[BioC] Cannot read in CEL files with XPS
cstrato
cstrato at aon.at
Sun Dec 7 20:53:29 CET 2008
Dear Chris,
Maybe the following information can help you solve your problems:
This is my setup:
A dual-boot MacBook Pro, 2GB RAM, running Windows XP SP2 where I have
installed the following binary versions:
- R-2.8.0-win32.exe
- root_v5.18.00.win32.vc80.msi
- xps_1.2.1.zip
Note that root_v5.18.00 is necessary since Bioconductor has compiled xps
with this version.
You can run xps either from RGui or from Rterm:
When using RGui you should set "verbose=FALSE" in all functions, since
you will not see any messages anyhow. I would recommend using Rterm with
"verbose=TRUE", at least initially to get a feeling what xps does, see
the examples below.
1. Import schemes:
Since xps uses the original Affymetrix CDF, PGF and annotation files,
you have to import these files first. Here is my Rterm session for doing
this for HG-U133_Plus_2:
> library(xps)
Welcome to xps version 1.2.1
an R wrapper for XPS - eXpression Profiling System
(c) Copyright 2001-2008 by Christian Stratowa
> libdir <- "C:/home/Affy/libraryfiles"
> anndir <- "C:/home/Affy/Annotation"
> scmdir <- "C:/home/Rabbitus/CRAN/Workspaces/Schemes"
> scheme.hgu133p2.na27 <-
import.expr.scheme("Scheme_HGU133p2_na27",filedir=scmdir,paste(libdir,"HG-U133_Plus_2.cdf",sep="/"),paste(libdir,"HG-U133-PLUS_probe.tab",sep="/"),paste(anndir,"Version08Nov/HG-U133_Plus_2.na27.annot.csv",sep="/"))
Creating new file
<C:/home/Rabbitus/CRAN/Workspaces/Schemes/Scheme_HGU133p2_na27.root>...
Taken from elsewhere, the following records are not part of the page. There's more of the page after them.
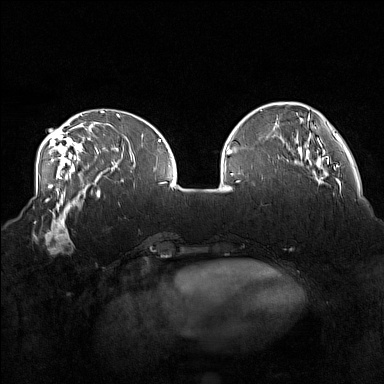
Breast MRI (dynamic contrast-enhanced), one axial slice. Slice 50 of 160 in the series (ordered by position). Dynamic contrast-enhanced series, time point 2 of 7 at this slice position (early post-contrast). 1.5 T. TE 1.8 ms, TR 5 ms. 1 mm slice thickness. 384 × 384 image matrix, field of view 360 × 360 mm. Female patient.
Outlined on this slice (semi-automatic segmentation, software-assisted and operator-edited):
- enhancing-tissue mask used for the functional tumour volume (all voxels passing the contrast-enhancement thresholds inside the analysis volume; usually the tumour): bounding box [x1, y1, x2, y2] px = [33, 215, 75, 255]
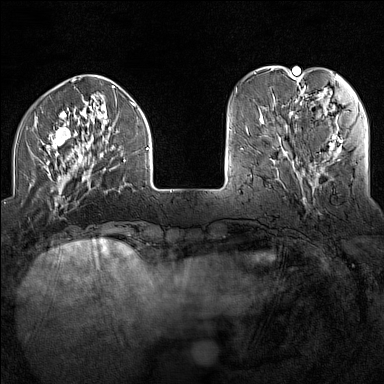
Breast MRI (dynamic contrast-enhanced), one axial slice. Position 36 of 160 along the scan axis. Dynamic contrast-enhanced series, time point 2 of 7 at this slice position (early post-contrast). 1.5 T. TE 1.8 ms, TR 5 ms. 1 mm slice thickness. 384 × 384 image matrix, field of view 300 × 300 mm. Female patient.
Outlined on this slice (semi-automatically segmented with operator editing):
- enhancing-tissue mask used for the functional tumour volume (all voxels passing the contrast-enhancement thresholds inside the analysis volume; usually the tumour): bounding box (x1, y1, x2, y2) in pixels: (32, 88, 149, 206)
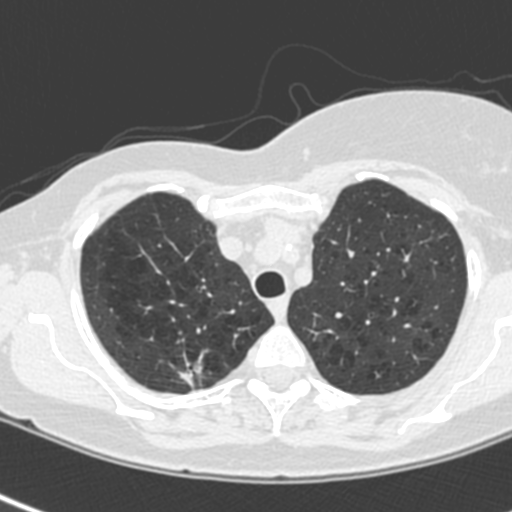
Low-dose screening chest CT, one axial slice. Position 181 of 214 along the scan axis. 120 kVp. Lung window (W 1500 / L -600 HU). 1.3 mm slice thickness. 512 × 512 image matrix, field of view 281 × 281 mm.
Structures marked on this image (manually delineated by an expert):
- lesion 1 (tumor, upper lobe of right lung): bounding box [x1, y1, x2, y2] px = [180, 362, 202, 386]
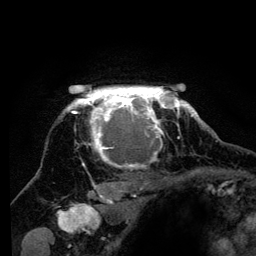
Breast MRI (dynamic contrast-enhanced), one axial slice. Slice 108 of 134 in the series (ordered by position). Cropped to one breast. Dynamic contrast-enhanced series, time point 2 of 6 at this slice position (early post-contrast). 3 T. TE 4.2 ms, TR 8 ms. 1.2 mm slice thickness. 256 × 256 image matrix, field of view 170 × 170 mm. Female patient.
Outlined on this slice (semi-automatically segmented with operator editing):
- enhancing-tissue mask used for the functional tumour volume (all voxels passing the contrast-enhancement thresholds inside the analysis volume; usually the tumour): box from (x=63, y=87) to (x=194, y=200) px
Importing <C:/home/Affy/libraryfiles/HG-U133_Plus_2.cdf> as
<HG-U133_Plus_2.scm>...
<1354896> records imported...Finished
PM/MM statistics:
5 cells with minimum number of PM/MM pairs: 8
1 cells with maximum number of PM/MM pairs: 69
New dataset <HG-U133_Plus_2> is added to Content...
Importing <C:/home/Affy/libraryfiles/HG-U133-PLUS_probe.tab> as
<HG-U133_Plus_2.prb>...
Warning: The following header columns are missing:
<Serial Order>
<604258> records read...Finished
<1354896> records imported...Finished
probe info:
GC content: minimum GC is <3> maximum GC is <22>
Melting Tm: minimum Tm is <51> maximum Tm is <89>
Importing
<C:/home/Affy/Annotation/Version08Nov/HG-U133_Plus_2.na27.annot.csv> as
<HG-U133_Plus_2.ann>...
Warning: The following header columns are missing:
<Protein Families>
<Protein Domains>
Number of annotated transcripts is <54675>.
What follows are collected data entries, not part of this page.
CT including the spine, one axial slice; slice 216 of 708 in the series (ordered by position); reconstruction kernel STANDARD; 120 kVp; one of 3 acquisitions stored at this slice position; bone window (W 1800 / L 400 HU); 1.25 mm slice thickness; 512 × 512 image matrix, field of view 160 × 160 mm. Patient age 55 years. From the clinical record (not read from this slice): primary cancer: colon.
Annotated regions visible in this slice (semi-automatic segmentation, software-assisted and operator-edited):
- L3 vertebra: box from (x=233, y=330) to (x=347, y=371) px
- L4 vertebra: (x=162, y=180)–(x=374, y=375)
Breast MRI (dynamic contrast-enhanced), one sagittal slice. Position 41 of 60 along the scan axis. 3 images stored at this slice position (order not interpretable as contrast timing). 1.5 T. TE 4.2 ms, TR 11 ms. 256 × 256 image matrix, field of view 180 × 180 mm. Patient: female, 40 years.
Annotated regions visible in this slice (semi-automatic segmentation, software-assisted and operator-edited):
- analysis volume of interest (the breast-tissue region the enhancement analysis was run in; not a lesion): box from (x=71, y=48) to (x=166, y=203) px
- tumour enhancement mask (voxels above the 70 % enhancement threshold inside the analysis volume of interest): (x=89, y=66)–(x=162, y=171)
Warning: Number of transcripts with ambigous annotation is <336>
<54675> records imported...Finished
>
I would recommend to import all necessary schemes and save them in a
common system directory. You need not save this R session since you can
access every scheme in later R sessions with function root.scheme().
Note that with xps_1.2.1 it is no longer necessary to delete the first
12 lines from the annotation file. All warnings can be ignored, they are
caused by changes in the Affymetrix annotation files.
2. Import CEL-files:
To show you that xps can easily handle many CEL-files I have imported
all 53 CEl-files from the Affymetrix human tissue/mix dataset.
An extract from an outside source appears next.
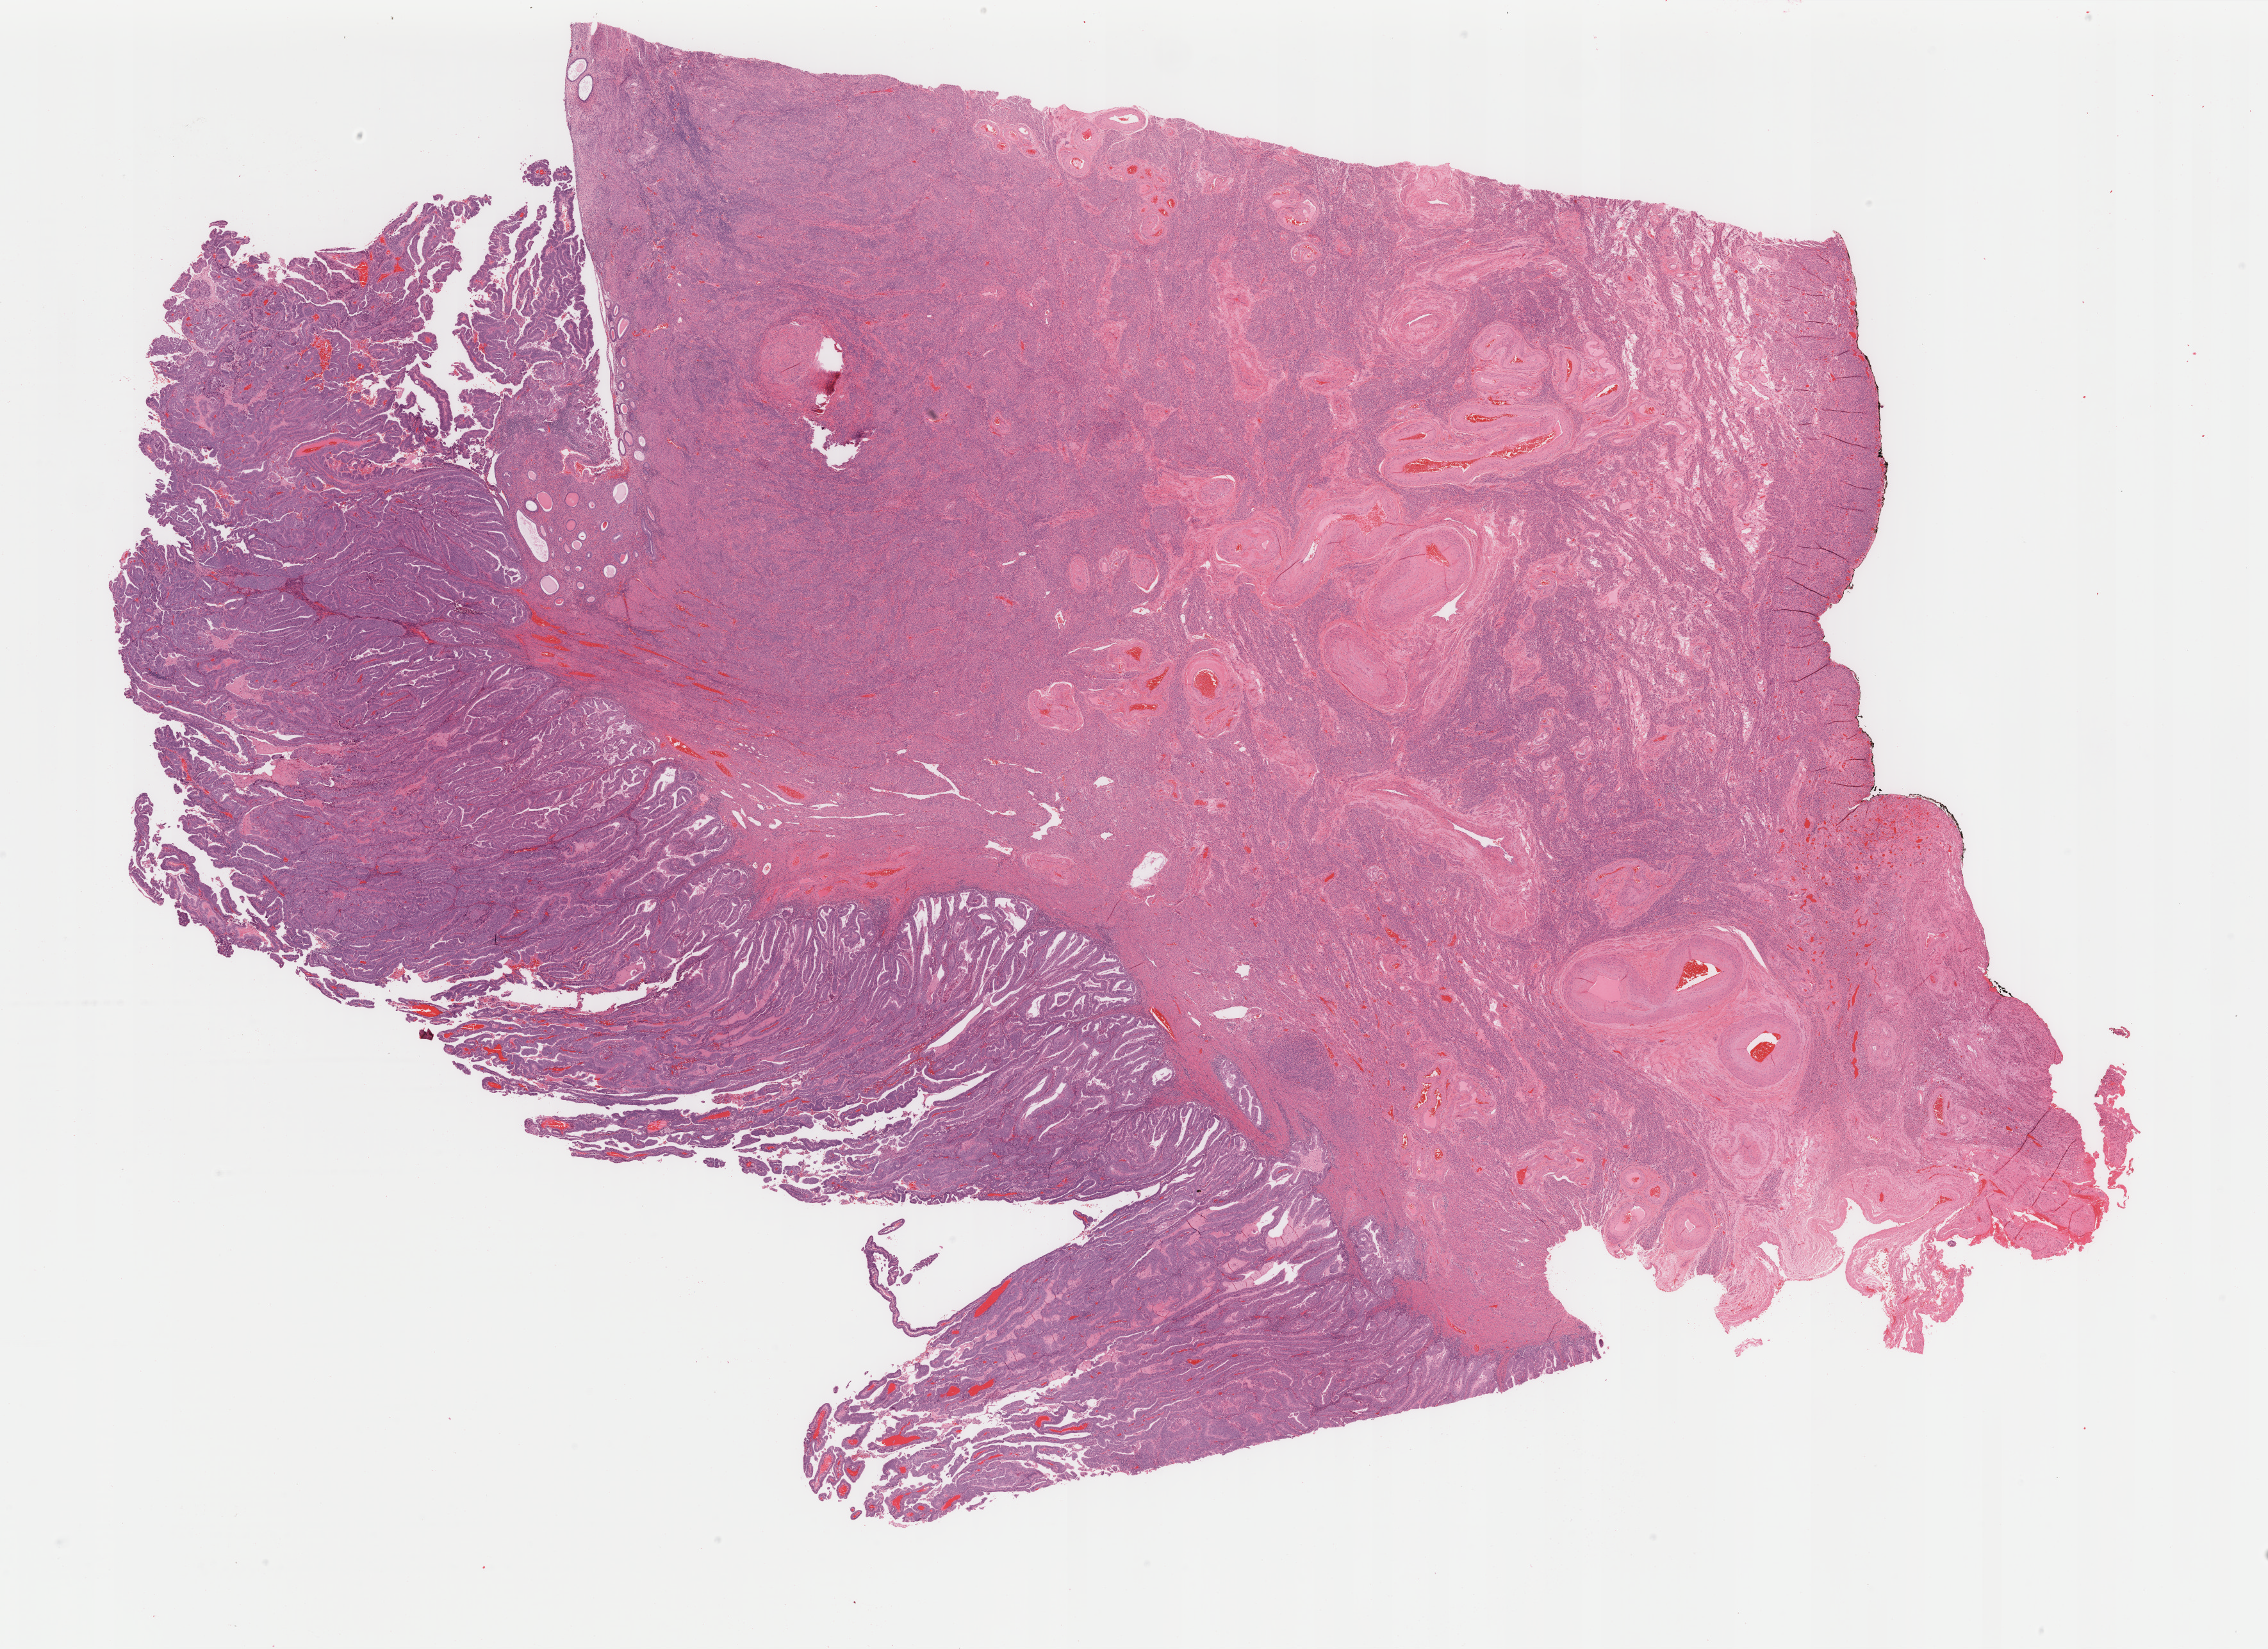
Digitized H&E tissue section (whole slide) — shown as a low-resolution overview of the whole scanned area (about 28.1 x 20.4 mm, slide scanned at 40x); formalin-fixed paraffin-embedded (FFPE) diagnostic section; sample: primary tumour, uterus. Female patient; age at initial diagnosis 73 years. Histologic grade: G2 (moderately differentiated).
FIGO stage: IB. Lymph nodes positive (case pathology): 0 of 17 examined. Pathologic diagnosis: Endometrioid adenocarcinoma, NOS (endometrium).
Here is the output for RGui:
> library(xps)
Welcome to xps version 1.2.1
an R wrapper for XPS - eXpression Profiling System
(c) Copyright 2001-2008 by Christian Stratowa
> scmdir <- "E:/CRAN/Workspaces/Schemes"
> scmdir <- "E:/CRAN/Workspaces/Schemes"
> celdir <- "E:/ChipData/Exon/HuMixture"
> datdir <- "E:/CRAN/Workspaces/ROOTData"
> scheme.u133p2 <-
root.scheme(paste(scmdir,"Scheme_HGU133p2_na27.root",sep="/"))
> Sys.time()
[1] "2008-12-07 14:47:20 CET"
> data.mix <- import.data(scheme.u133p2, "HuMixAllU133P2",
filedir=datdir, celdir=celdir, verbose=FALSE)
> Sys.time()
[1] "2008-12-07 14:53:45 CET"
>
As you see, importing 53 CEL-files takes about 7 min.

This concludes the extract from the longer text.